Samples were resolved on SDS-polyacrylamide slab gels (precast 10% gel, Invitrogen). Protein was blotted onto a nitrocellulose membrane (type NC, 0.45 μm, Schleicher and Schuell) using a Novex blotting apparatus and the manufacturer's protocol. The nitrocellulose membrane was blocked by incubation for 90 min at room temperature in PBS containing 5% nonfat dried milk. The blot was then incubated for 60 min at room temperature with the selected antibody against actin, Kruppel-like factor (KLF)-4, KLF-6, NFκB-p65, NFκB-p50, iNOS, p53, Bcl-2 (Santa Cruz Biotechnology), inactive caspase-3, active caspase-3, caspase-9 (Epitomics, Belmont, CA), and cytochrome c (Upstate, Lake Placid, NY), at 1 μg/ml in PBS-5% BSA. The blot was washed three times (10 min each) in Tris-buffered saline-0.1% Tween 20 before incubating for 60 min at room temperature with a ×1,000 dilution of species-specific IgG peroxidase conjugate (Santa Cruz Biotechnology) in PBS-1% gelatin. The blot was washed six times (5 min each) in Tris-buffered saline-0.1% Tween 20 before detection of the peroxidase activity using the Enhanced Chemiluminescence kit (Amersham Life Science Products, Arlington Heights, IL).
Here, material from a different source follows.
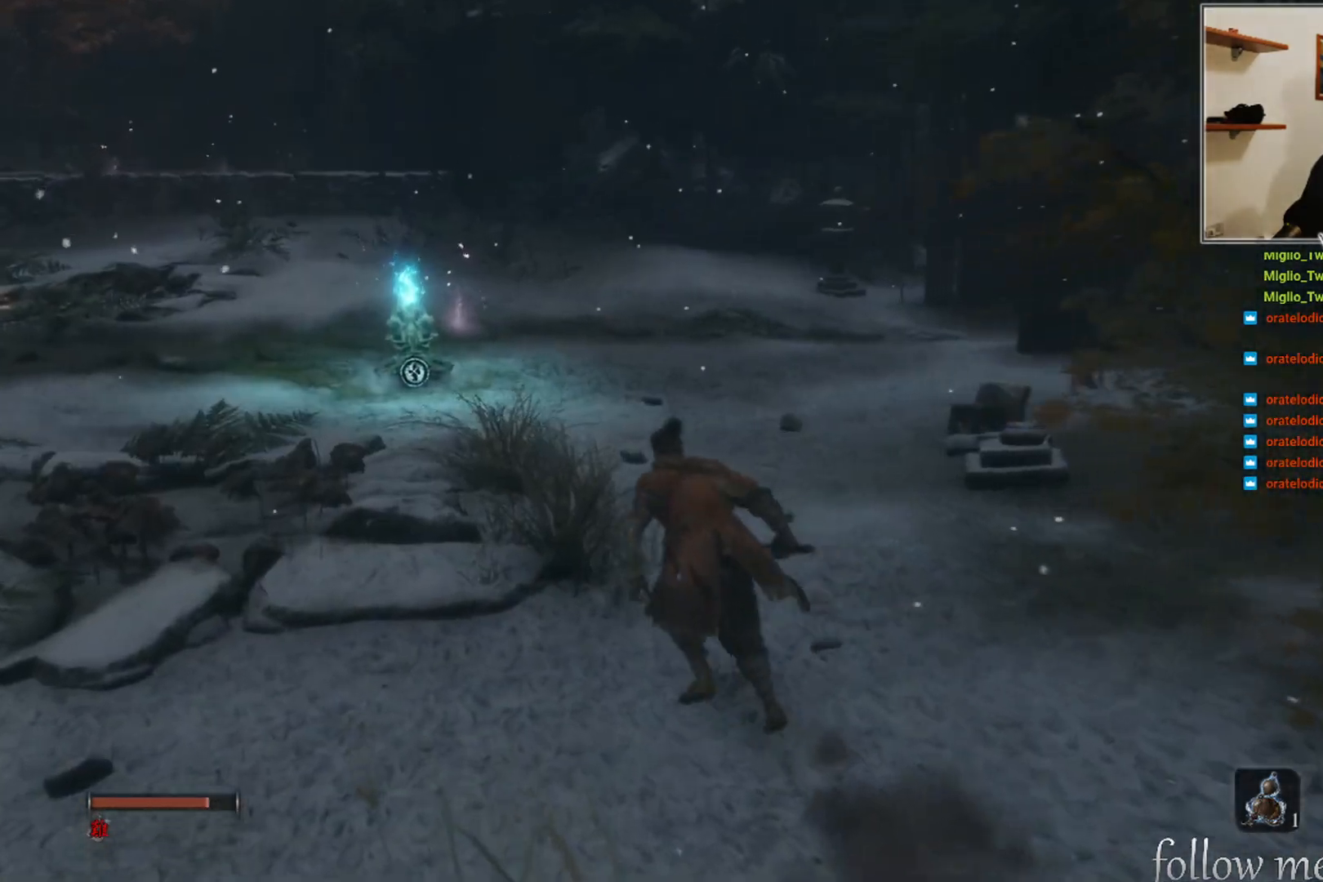
{"buttons": [], "left_stick": "up-left", "right_stick": "center", "events": [[250, "right_stick", "right"], [467, "right_stick", "center"]]}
Measurements of caspase-3 activity.
Caspase-3 activity was determined using the CASPASE-3 Cellular Activity Assay Kit PLUS (Biomol, Plymouth Meeting, PA). Change in absorbance was measured at 405 nm with a SpectraMax 250 spectrophotometric plate reader and SOFTmax Pro 3.1.1 software (Molecular Devices, San Diego, CA). Data were normalized to total protein, and caspase-3 activity was expressed as picomoles pNitroaniline per minute per microgram protein.
All data are expressed as means ± SE. One-way ANOVA, χ2 test, and Student's t-test were used for comparison of groups with 5% as a significant level.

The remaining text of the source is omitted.